During the court proceedings, Mashinsky acknowledged that he had engaged in illegal activities that involved manipulating the price of the company’s proprietary cryptocurrency token. He admitted to profiting approximately $48 million by selling his own tokens at artificially inflated prices prior to the company’s bankruptcy in 2022.

In his statements, he confessed that in 2021, he misled customers by implying that the company had regulatory backing for its actions, affirming that he understood this would provide customers “false comfort.” Furthermore, he expressed that he was deceptive in 2019, proclaiming he was not selling any crypto tokens, despite the fact that he was, knowing it would mislead clients again.

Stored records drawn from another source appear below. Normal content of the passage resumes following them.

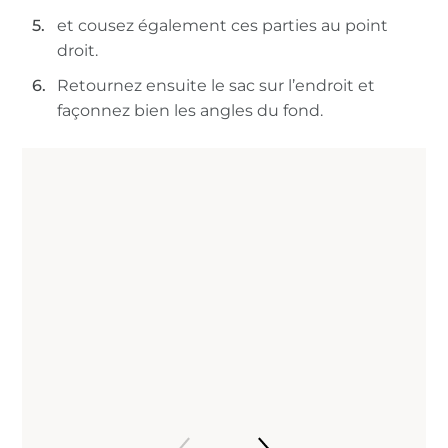
et cousez également ces parties au point
droit.
Retournez ensuite le sac sur l’endroit et
façonnez bien les angles du fond.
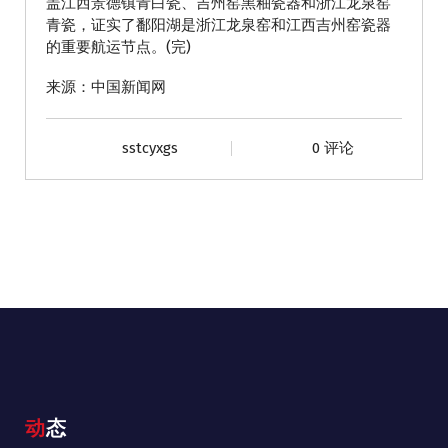
盖江西景德镇青白瓷、吉州窑黑釉瓷器和浙江龙泉窑
青瓷，证实了鄱阳湖是浙江龙泉窑和江西吉州窑瓷器
的重要航运节点。(完)
来源：中国新闻网
sstcyxgs
0 评论
动态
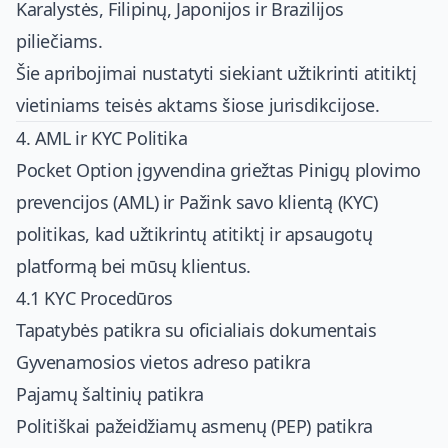
Karalystės, Filipinų, Japonijos ir Brazilijos
piliečiams.
Šie apribojimai nustatyti siekiant užtikrinti atitiktį
vietiniams teisės aktams šiose jurisdikcijose.
4. AML ir KYC Politika
Pocket Option įgyvendina griežtas Pinigų plovimo
prevencijos (AML) ir Pažink savo klientą (KYC)
politikas, kad užtikrintų atitiktį ir apsaugotų
platformą bei mūsų klientus.
4.1 KYC Procedūros
Tapatybės patikra su oficialiais dokumentais
Gyvenamosios vietos adreso patikra
Pajamų šaltinių patikra
Politiškai pažeidžiamų asmenų (PEP) patikra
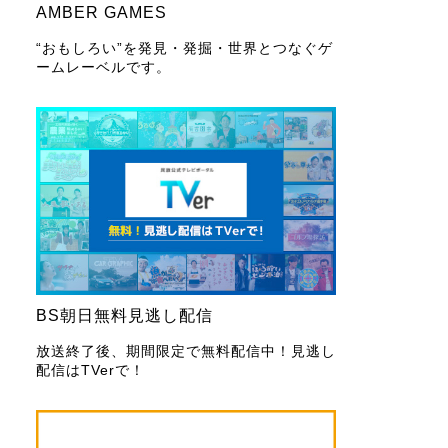
AMBER GAMES
“おもしろい”を発見・発掘・世界とつなぐゲ
ームレーベルです。
BS朝日無料見逃し配信
放送終了後、期間限定で無料配信中！見逃し
配信はTVerで！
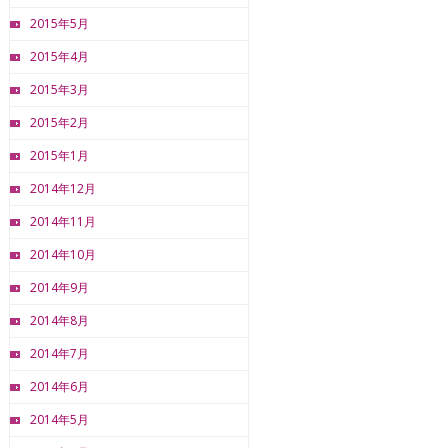
2015年5月
2015年4月
2015年3月
2015年2月
2015年1月
2014年12月
2014年11月
2014年10月
2014年9月
2014年8月
2014年7月
2014年6月
2014年5月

“I accept full responsibility for my actions,” Mashinsky remarked regarding the fraudulent activities that transpired between 2018 and 2022 while Celsius presented itself to clients as a reliable institution where they could securely deposit their crypto assets and earn interest.

U.S. Attorney Damian Williams elaborated on Mashinsky’s role in a press release, characterizing him as the mastermind behind one of the largest frauds in the cryptocurrency sector, noting that his company’s assets had surged to approximately $25 billion at its peak, establishing it as one of the biggest platforms in the crypto market.

Mashinsky utilized appealing slogans such as “Unbank Yourself” to attract new customers, assuring them that their funds would enjoy the same level of safety as those held in traditional banks. Meanwhile, according to prosecutors, he and his accomplices misappropriated customer deposits to purchase Celsius tokens to inflate their market value.

Williams highlighted that Mashinsky earned tens of millions by selling CEL tokens at inflated prices, ultimately leaving customers at a loss when the company deteriorated.

The indictment revealed that Mashinsky actively promoted Celsius through various media outlets, his social media platforms, and the company’s website. He hosted a weekly “Ask Mashinsky Anything” session that further publicized the brand, which was also shared on a dedicated YouTube channel.

Despite warnings from employees across different departments regarding misleading statements made during these sessions, Mashinsky chose to disregard their concerns, as stated in the indictment.

As part of a plea agreement with prosecutors, Mashinsky faced a sentencing outcome of up to 30 years in prison and was required to forfeit more than $48 million, equating to his illicit earnings from the sale of the CEL token.

The sentencing hearing has been set for April 8.